4Wie beantrage ich einen Pflegegrad?
Die Feststellung des Pflegegrads beantragen Sie einfach bei der Pflegekasse. Diese befindet sich bei der Krankenkasse. Die Beantragung ist formlos möglich. Sie erhalten daraufhin ein Formular, das Sie ausfüllen, unterschreiben und zurückschicken müssen.

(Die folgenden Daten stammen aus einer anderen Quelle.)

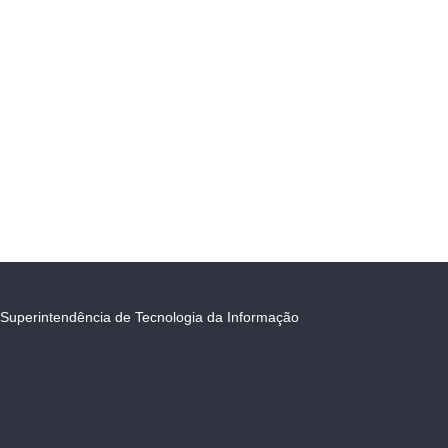
Superintendência de Tecnologia da Informação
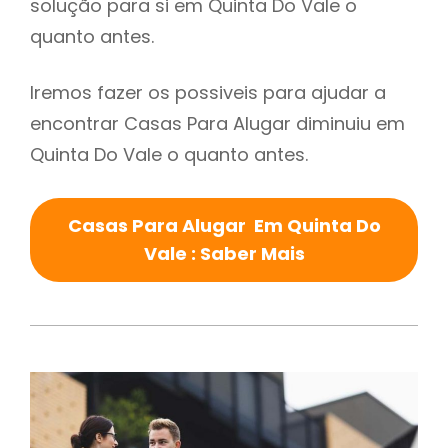
solução para si em Quinta Do Vale o
quanto antes.
Iremos fazer os possiveis para ajudar a
encontrar Casas Para Alugar diminuiu em
Quinta Do Vale o quanto antes.
Casas Para Alugar Em Quinta Do
Vale : Saber Mais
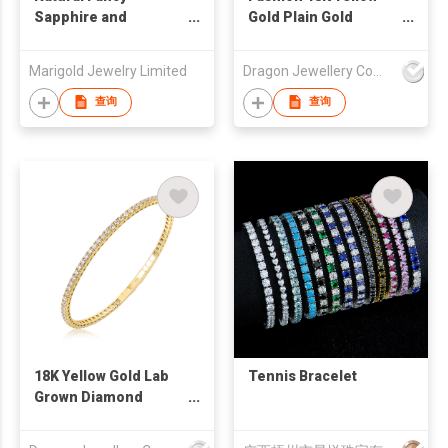
Sapphire and
Gold Plain Gold
Diamond Bracelet
Bangle With Diamond
Marigold Jewelry Limited
Dragon Jewellery Company Limited
查询
查询
18K Yellow Gold Lab
Tennis Bracelet
Grown Diamond
Tennis Bracelet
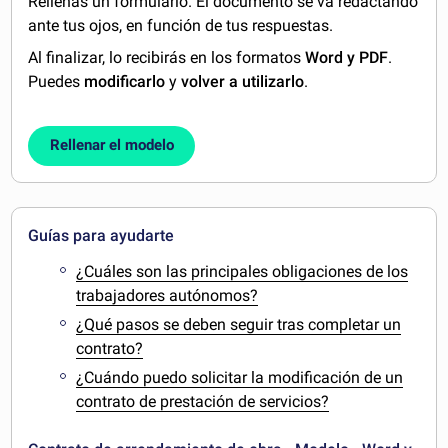
Rellenas un formulario. El documento se va redactando
ante tus ojos, en función de tus respuestas.
Al finalizar, lo recibirás en los formatos
Word y PDF
.
Puedes
modificarlo
y
volver a utilizarlo
.
Rellenar el modelo
Guías para ayudarte
¿Cuáles son las principales obligaciones de los
trabajadores autónomos?
¿Qué pasos se deben seguir tras completar un
contrato?
¿Cuándo puedo solicitar la modificación de un
contrato de prestación de servicios?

Im Anschluss an die Antragstellung plant die Pflegekasse die Pflegebegutachtung. Bei dieser prüft der Medizinische Dienst oder ein spezieller Gutachter beziehungsweise eine Gutachterin, ob eine Pflegebedürftigkeit vorliegt. Daraus ergibt sich eine Empfehlung für einen bestimmten Pflegegrad. Die Pflegekasse entscheidet daraufhin und teilt dem Antragsteller oder der Antragstellerin per Brief das Ergebnis mit.
5Was passiert nach der Pflegebegutachtung?
In einem Gutachten erfolgt eine entsprechende Empfehlung an die jeweilige Pflegekasse. Diese entscheidet auf der Basis des Gutachtens über den Antrag. Der Antragsteller oder die Antragstellerin bekommt das Gutachten zusammen mit dem jeweiligen Pflegegrad-Bescheid von der Pflegekasse zugeschickt.
6Hat der Pflegegrad Auswirkungen auf die Leistungen einer Pflegezusatzversicherung?
Ja, auch die Leistungen einer Pflegezusatzversicherung hängen meist vom Pflegegrad ab. Prüfen Sie für genauere Details Ihren Versicherungsvertrag.